> EXERCISE AIM:
Repeat the lines of all the records below, substituting "Einkaufswagen" for every occurrence of "Warenkorb" and keeping everything else the same.

== Segment start ==

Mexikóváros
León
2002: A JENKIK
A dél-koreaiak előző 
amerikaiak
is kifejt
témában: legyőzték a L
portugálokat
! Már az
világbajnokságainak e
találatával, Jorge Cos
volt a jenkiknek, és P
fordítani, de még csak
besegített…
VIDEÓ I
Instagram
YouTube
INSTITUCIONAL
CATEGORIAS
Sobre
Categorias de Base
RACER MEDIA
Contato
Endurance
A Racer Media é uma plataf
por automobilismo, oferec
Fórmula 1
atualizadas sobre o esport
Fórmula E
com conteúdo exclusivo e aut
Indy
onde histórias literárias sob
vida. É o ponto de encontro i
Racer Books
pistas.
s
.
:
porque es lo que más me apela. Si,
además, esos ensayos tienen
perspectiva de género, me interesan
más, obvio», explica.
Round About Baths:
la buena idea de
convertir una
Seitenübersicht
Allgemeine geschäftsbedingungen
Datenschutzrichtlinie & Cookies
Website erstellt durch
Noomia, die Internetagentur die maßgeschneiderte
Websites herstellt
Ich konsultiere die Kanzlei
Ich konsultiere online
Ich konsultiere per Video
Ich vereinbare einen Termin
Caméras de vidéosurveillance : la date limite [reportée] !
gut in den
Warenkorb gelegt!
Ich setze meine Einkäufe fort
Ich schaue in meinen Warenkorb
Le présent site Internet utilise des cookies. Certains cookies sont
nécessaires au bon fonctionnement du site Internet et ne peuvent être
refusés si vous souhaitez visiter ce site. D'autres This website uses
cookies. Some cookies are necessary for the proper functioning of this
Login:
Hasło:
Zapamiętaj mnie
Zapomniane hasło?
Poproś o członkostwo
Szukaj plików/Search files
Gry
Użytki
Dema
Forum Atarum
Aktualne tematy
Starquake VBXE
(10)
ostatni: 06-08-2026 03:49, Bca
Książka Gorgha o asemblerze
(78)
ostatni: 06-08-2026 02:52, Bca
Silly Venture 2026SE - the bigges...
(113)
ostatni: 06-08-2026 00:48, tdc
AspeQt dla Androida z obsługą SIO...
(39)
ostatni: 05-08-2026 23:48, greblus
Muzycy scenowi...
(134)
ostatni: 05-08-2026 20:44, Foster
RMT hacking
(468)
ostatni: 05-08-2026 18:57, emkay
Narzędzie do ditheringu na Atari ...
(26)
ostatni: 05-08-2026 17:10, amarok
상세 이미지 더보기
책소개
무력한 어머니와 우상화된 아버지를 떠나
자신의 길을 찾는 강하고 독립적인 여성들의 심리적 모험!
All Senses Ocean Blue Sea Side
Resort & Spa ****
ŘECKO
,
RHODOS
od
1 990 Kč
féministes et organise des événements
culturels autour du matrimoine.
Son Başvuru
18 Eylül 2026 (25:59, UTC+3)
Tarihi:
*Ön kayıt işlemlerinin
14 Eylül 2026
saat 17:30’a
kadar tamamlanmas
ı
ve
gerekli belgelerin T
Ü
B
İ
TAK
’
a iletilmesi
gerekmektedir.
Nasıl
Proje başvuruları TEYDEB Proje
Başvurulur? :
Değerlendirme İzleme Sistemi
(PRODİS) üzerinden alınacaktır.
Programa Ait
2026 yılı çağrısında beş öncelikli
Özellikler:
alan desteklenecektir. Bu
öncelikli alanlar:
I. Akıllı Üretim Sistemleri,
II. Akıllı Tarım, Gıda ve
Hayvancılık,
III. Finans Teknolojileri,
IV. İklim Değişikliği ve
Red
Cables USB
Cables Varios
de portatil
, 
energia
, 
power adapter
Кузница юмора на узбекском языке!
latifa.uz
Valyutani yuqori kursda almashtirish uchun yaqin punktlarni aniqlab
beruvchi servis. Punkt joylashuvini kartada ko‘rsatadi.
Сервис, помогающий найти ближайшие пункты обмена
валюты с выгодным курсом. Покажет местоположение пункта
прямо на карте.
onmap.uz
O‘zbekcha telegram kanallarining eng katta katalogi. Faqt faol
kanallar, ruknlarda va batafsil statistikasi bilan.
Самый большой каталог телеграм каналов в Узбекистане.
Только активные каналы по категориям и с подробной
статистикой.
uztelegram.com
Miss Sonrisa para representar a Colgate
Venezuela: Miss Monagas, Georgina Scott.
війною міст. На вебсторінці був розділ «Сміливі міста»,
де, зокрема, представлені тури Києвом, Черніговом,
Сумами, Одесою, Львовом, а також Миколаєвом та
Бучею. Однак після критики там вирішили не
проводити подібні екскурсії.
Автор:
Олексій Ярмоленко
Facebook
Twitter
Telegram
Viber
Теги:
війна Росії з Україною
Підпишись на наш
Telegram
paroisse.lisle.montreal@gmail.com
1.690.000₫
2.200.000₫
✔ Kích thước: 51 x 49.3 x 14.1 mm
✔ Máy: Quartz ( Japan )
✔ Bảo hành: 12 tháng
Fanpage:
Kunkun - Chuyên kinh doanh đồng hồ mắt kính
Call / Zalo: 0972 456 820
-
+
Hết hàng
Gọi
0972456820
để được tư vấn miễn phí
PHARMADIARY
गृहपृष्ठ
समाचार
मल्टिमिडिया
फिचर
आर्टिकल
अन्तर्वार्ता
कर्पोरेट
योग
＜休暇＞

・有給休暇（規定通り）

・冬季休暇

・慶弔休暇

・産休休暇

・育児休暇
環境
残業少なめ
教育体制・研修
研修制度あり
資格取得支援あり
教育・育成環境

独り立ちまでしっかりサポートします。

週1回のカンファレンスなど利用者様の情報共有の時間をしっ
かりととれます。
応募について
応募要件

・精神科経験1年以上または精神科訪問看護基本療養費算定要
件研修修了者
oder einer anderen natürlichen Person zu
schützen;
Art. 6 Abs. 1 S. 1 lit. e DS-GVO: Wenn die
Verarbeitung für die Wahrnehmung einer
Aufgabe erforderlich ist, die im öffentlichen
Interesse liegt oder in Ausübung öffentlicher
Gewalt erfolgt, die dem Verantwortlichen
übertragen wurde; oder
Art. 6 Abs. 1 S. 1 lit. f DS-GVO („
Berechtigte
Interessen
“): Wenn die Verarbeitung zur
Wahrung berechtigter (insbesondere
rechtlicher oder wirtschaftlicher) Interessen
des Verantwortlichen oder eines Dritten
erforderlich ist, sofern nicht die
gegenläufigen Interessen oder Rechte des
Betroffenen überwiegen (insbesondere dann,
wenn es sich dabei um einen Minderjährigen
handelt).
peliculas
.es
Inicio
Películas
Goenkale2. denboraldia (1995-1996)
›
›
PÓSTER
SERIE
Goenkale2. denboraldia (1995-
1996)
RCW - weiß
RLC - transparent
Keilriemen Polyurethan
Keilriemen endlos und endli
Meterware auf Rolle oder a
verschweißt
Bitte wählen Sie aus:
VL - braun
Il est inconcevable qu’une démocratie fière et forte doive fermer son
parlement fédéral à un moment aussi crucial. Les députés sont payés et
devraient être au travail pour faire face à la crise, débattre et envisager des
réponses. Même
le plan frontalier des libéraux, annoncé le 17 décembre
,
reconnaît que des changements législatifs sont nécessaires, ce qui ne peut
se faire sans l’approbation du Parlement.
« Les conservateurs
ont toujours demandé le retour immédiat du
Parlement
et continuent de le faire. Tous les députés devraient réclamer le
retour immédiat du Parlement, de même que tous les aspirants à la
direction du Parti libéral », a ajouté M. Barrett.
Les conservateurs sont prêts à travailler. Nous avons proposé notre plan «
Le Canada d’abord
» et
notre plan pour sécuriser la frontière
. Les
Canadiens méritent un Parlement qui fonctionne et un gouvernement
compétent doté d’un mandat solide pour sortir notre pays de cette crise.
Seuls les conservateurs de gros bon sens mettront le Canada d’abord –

== Segment end ==

> YOUR SOLUTION:
Mexikóváros
León
2002: A JENKIK
A dél-koreaiak előző 
amerikaiak
is kifejt
témában: legyőzték a L
portugálokat
! Már az
világbajnokságainak e
találatával, Jorge Cos
volt a jenkiknek, és P
fordítani, de még csak
besegített…
VIDEÓ I
Instagram
YouTube
INSTITUCIONAL
CATEGORIAS
Sobre
Categorias de Base
RACER MEDIA
Contato
Endurance
A Racer Media é uma plataf
por automobilismo, oferec
Fórmula 1
atualizadas sobre o esport
Fórmula E
com conteúdo exclusivo e aut
Indy
onde histórias literárias sob
vida. É o ponto de encontro i
Racer Books
pistas.
s
.
:
porque es lo que más me apela. Si,
además, esos ensayos tienen
perspectiva de género, me interesan
más, obvio», explica.
Round About Baths:
la buena idea de
convertir una
Seitenübersicht
Allgemeine geschäftsbedingungen
Datenschutzrichtlinie & Cookies
Website erstellt durch
Noomia, die Internetagentur die maßgeschneiderte
Websites herstellt
Ich konsultiere die Kanzlei
Ich konsultiere online
Ich konsultiere per Video
Ich vereinbare einen Termin
Caméras de vidéosurveillance : la date limite [reportée] !
gut in den
Einkaufswagen gelegt!
Ich setze meine Einkäufe fort
Ich schaue in meinen Einkaufswagen
Le présent site Internet utilise des cookies. Certains cookies sont
nécessaires au bon fonctionnement du site Internet et ne peuvent être
refusés si vous souhaitez visiter ce site. D'autres This website uses
cookies. Some cookies are necessary for the proper functioning of this
Login:
Hasło:
Zapamiętaj mnie
Zapomniane hasło?
Poproś o członkostwo
Szukaj plików/Search files
Gry
Użytki
Dema
Forum Atarum
Aktualne tematy
Starquake VBXE
(10)
ostatni: 06-08-2026 03:49, Bca
Książka Gorgha o asemblerze
(78)
ostatni: 06-08-2026 02:52, Bca
Silly Venture 2026SE - the bigges...
(113)
ostatni: 06-08-2026 00:48, tdc
AspeQt dla Androida z obsługą SIO...
(39)
ostatni: 05-08-2026 23:48, greblus
Muzycy scenowi...
(134)
ostatni: 05-08-2026 20:44, Foster
RMT hacking
(468)
ostatni: 05-08-2026 18:57, emkay
Narzędzie do ditheringu na Atari ...
(26)
ostatni: 05-08-2026 17:10, amarok
상세 이미지 더보기
책소개
무력한 어머니와 우상화된 아버지를 떠나
자신의 길을 찾는 강하고 독립적인 여성들의 심리적 모험!
All Senses Ocean Blue Sea Side
Resort & Spa ****
ŘECKO
,
RHODOS
od
1 990 Kč
féministes et organise des événements
culturels autour du matrimoine.
Son Başvuru
18 Eylül 2026 (25:59, UTC+3)
Tarihi:
*Ön kayıt işlemlerinin
14 Eylül 2026
saat 17:30’a
kadar tamamlanmas
ı
ve
gerekli belgelerin T
Ü
B
İ
TAK
’
a iletilmesi
gerekmektedir.
Nasıl
Proje başvuruları TEYDEB Proje
Başvurulur? :
Değerlendirme İzleme Sistemi
(PRODİS) üzerinden alınacaktır.
Programa Ait
2026 yılı çağrısında beş öncelikli
Özellikler:
alan desteklenecektir. Bu
öncelikli alanlar:
I. Akıllı Üretim Sistemleri,
II. Akıllı Tarım, Gıda ve
Hayvancılık,
III. Finans Teknolojileri,
IV. İklim Değişikliği ve
Red
Cables USB
Cables Varios
de portatil
, 
energia
, 
power adapter
Кузница юмора на узбекском языке!
latifa.uz
Valyutani yuqori kursda almashtirish uchun yaqin punktlarni aniqlab
beruvchi servis. Punkt joylashuvini kartada ko‘rsatadi.
Сервис, помогающий найти ближайшие пункты обмена
валюты с выгодным курсом. Покажет местоположение пункта
прямо на карте.
onmap.uz
O‘zbekcha telegram kanallarining eng katta katalogi. Faqt faol
kanallar, ruknlarda va batafsil statistikasi bilan.
Самый большой каталог телеграм каналов в Узбекистане.
Только активные каналы по категориям и с подробной
статистикой.
uztelegram.com
Miss Sonrisa para representar a Colgate
Venezuela: Miss Monagas, Georgina Scott.
війною міст. На вебсторінці був розділ «Сміливі міста»,
де, зокрема, представлені тури Києвом, Черніговом,
Сумами, Одесою, Львовом, а також Миколаєвом та
Бучею. Однак після критики там вирішили не
проводити подібні екскурсії.
Автор:
Олексій Ярмоленко
Facebook
Twitter
Telegram
Viber
Теги:
війна Росії з Україною
Підпишись на наш
Telegram
paroisse.lisle.montreal@gmail.com
1.690.000₫
2.200.000₫
✔ Kích thước: 51 x 49.3 x 14.1 mm
✔ Máy: Quartz ( Japan )
✔ Bảo hành: 12 tháng
Fanpage:
Kunkun - Chuyên kinh doanh đồng hồ mắt kính
Call / Zalo: 0972 456 820
-
+
Hết hàng
Gọi
0972456820
để được tư vấn miễn phí
PHARMADIARY
गृहपृष्ठ
समाचार
मल्टिमिडिया
फिचर
आर्टिकल
अन्तर्वार्ता
कर्पोरेट
योग
＜休暇＞

・有給休暇（規定通り）

・冬季休暇

・慶弔休暇

・産休休暇

・育児休暇
環境
残業少なめ
教育体制・研修
研修制度あり
資格取得支援あり
教育・育成環境

独り立ちまでしっかりサポートします。

週1回のカンファレンスなど利用者様の情報共有の時間をしっ
かりととれます。
応募について
応募要件

・精神科経験1年以上または精神科訪問看護基本療養費算定要
件研修修了者
oder einer anderen natürlichen Person zu
schützen;
Art. 6 Abs. 1 S. 1 lit. e DS-GVO: Wenn die
Verarbeitung für die Wahrnehmung einer
Aufgabe erforderlich ist, die im öffentlichen
Interesse liegt oder in Ausübung öffentlicher
Gewalt erfolgt, die dem Verantwortlichen
übertragen wurde; oder
Art. 6 Abs. 1 S. 1 lit. f DS-GVO („
Berechtigte
Interessen
“): Wenn die Verarbeitung zur
Wahrung berechtigter (insbesondere
rechtlicher oder wirtschaftlicher) Interessen
des Verantwortlichen oder eines Dritten
erforderlich ist, sofern nicht die
gegenläufigen Interessen oder Rechte des
Betroffenen überwiegen (insbesondere dann,
wenn es sich dabei um einen Minderjährigen
handelt).
peliculas
.es
Inicio
Películas
Goenkale2. denboraldia (1995-1996)
›
›
PÓSTER
SERIE
Goenkale2. denboraldia (1995-
1996)
RCW - weiß
RLC - transparent
Keilriemen Polyurethan
Keilriemen endlos und endli
Meterware auf Rolle oder a
verschweißt
Bitte wählen Sie aus:
VL - braun
Il est inconcevable qu’une démocratie fière et forte doive fermer son
parlement fédéral à un moment aussi crucial. Les députés sont payés et
devraient être au travail pour faire face à la crise, débattre et envisager des
réponses. Même
le plan frontalier des libéraux, annoncé le 17 décembre
,
reconnaît que des changements législatifs sont nécessaires, ce qui ne peut
se faire sans l’approbation du Parlement.
« Les conservateurs
ont toujours demandé le retour immédiat du
Parlement
et continuent de le faire. Tous les députés devraient réclamer le
retour immédiat du Parlement, de même que tous les aspirants à la
direction du Parti libéral », a ajouté M. Barrett.
Les conservateurs sont prêts à travailler. Nous avons proposé notre plan «
Le Canada d’abord
» et
notre plan pour sécuriser la frontière
. Les
Canadiens méritent un Parlement qui fonctionne et un gouvernement
compétent doté d’un mandat solide pour sortir notre pays de cette crise.
Seuls les conservateurs de gros bon sens mettront le Canada d’abord –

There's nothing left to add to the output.